In order to stuff tens of thousands of devices onto each silicon chip, it is necessary to make them so small that one must use "microns" (one micron being equivalent to one ten-thousandth of a centimeter) as the unit of measure. The more fine the circuits, the larger will be the number of devices which can be fit on the chip, thus lowering the cost of production and raising the value added.
The evolution of the IC can be divided into three stages. When the number of devices was below 1,000, they were called simply "integrated circuits." When the number of devices increased to between 1,000 and 100,000, this was called "Large Scale Integration" (LSI); and when the number of devices became still larger, this was called "Very Large Scale Integration" (VLSI). The difference between these types is determined only by differences in the number of devices and has nothing to do with the actual physical size of the chip.

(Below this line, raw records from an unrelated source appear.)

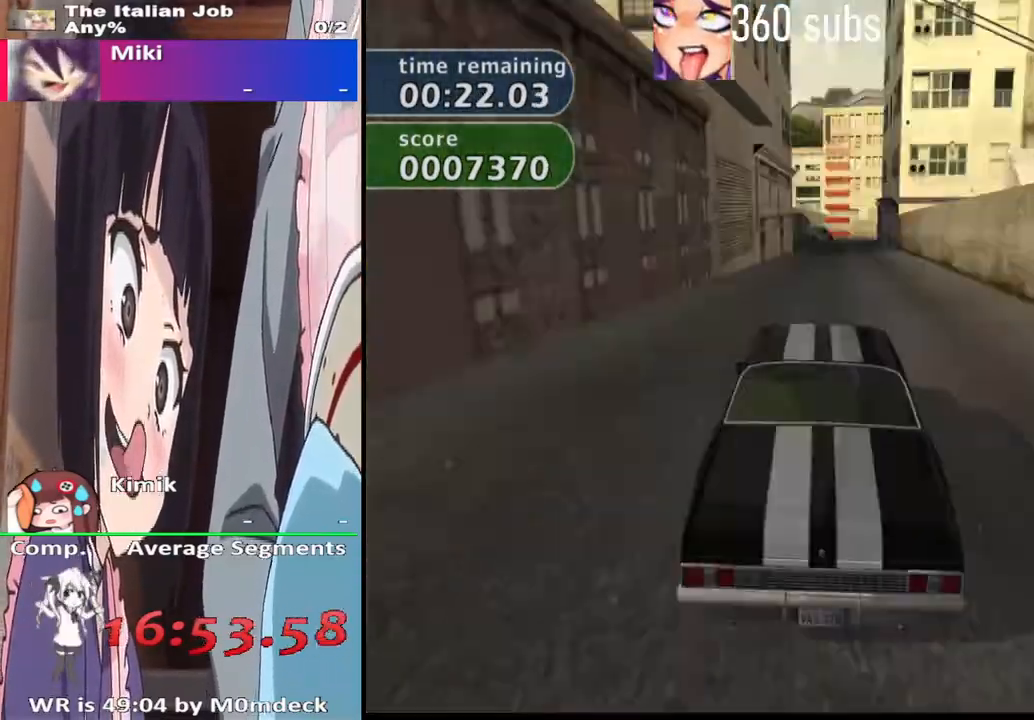
{"buttons": ["CROSS"], "left_stick": "center", "right_stick": "center", "events": [[67, "left_stick", "right"], [200, "left_stick", "center"]]}
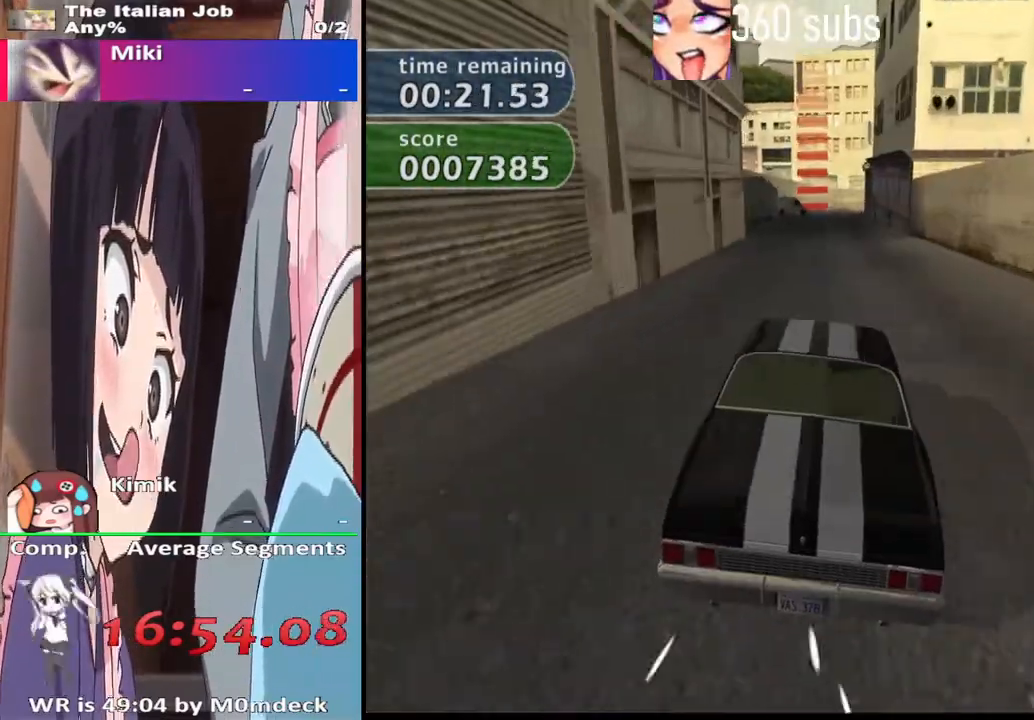
{"buttons": ["CROSS"], "left_stick": "center", "right_stick": "center", "events": []}
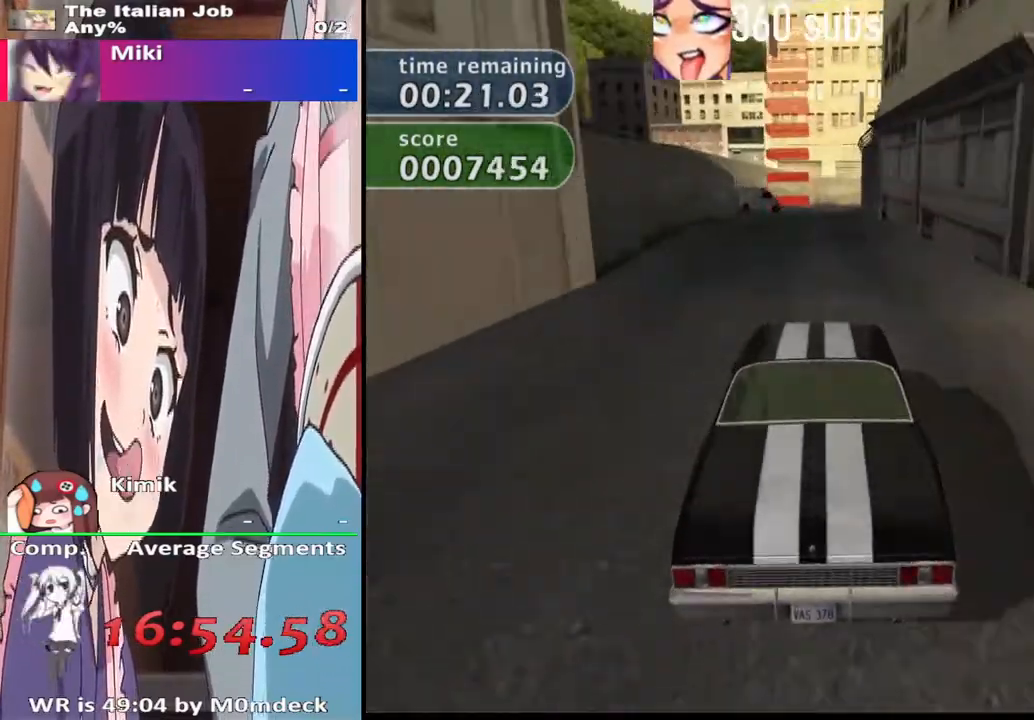
{"buttons": ["CROSS"], "left_stick": "center", "right_stick": "center", "events": []}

If divided by function, there are two main types of IC: the linear and the digital. The linear IC is used in televisions, telephones, and other products used in the home. It can receive and enlarge continuous waves which represent sounds or images.
The digital IC serves as the real "brain" in a computer. Its most important role is to control the microprocessor, which has the functions of memory, calculation and logic, and it manages the "memory chip" used for storing data.
The memory chip and the special-use integrated circuit are two important factors in every country's development. Because of the versatility of memory chips, the demand for them is strong, so that each country strives to get into that market. The result is that the competition is very intense, and many producers just fall by the wayside.
To draw a comparison, if we say that memory chips are similar to "ready-made clothes," then special-use integrated circuits are "tailor-made clothes." Although the demand for them is small, the risk of producing them is not so great. In order to avoid the intense competition of the "ready-made" industry, the ROC is taking the first steps toward developing a safe and secure niche in the world of the "tailor-made."